In essence, it was applied to the $900,000. That would leave $200,000, but Longo said the notorious $4 million shortfall was an estimate. It worked out to be less than that.
Hamilton did not return an afternoon email looking for the exact dollar figure, but Longo said, “Hypothetically speaking, that number, $700,000 covered most – if not all – of the obligation.”
Longo said it is possible that a contribution may show up in the city’s ledger rather than the board’s ledger. That is because state law mandates that municipalities cannot drop the amount of money they allocate to a board of education from one year to another.
“At no time can a municipality fund the local school district below the prior year’s appropriation,” he said.
So if the board included a one-time expense on its budget, it would, in essence, inflate its budget. The city would then be obligated to maintain that amount.
Theoretically, the board is still expected to repay the city $2.2 million in its 2014-2015 budget, but, as Longo understands it, Hamilton is working on the problem.
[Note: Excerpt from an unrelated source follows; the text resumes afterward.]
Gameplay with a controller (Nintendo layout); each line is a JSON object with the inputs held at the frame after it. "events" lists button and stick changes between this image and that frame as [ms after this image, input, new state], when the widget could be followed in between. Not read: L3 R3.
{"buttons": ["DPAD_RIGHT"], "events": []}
“At this time, as I understand it, Mr. Hamilton is looking, or devising a plan, to address all city-wide insurance obligations,” he said. “City-wide would be inclusive of the Board of Education’s responsibility, not only health insurance but worker’s compensation as well. … He is looking at it not only for the upcoming year, 13-14, he’s looking at it over the course of next couple of years, which would capture the BOE’s obligation for 13-14, 14-15.”
He doesn’t know what will happen.
“I haven’t been given a definitive answer to the question of what becomes of it in 14-15 as of yet,” he said.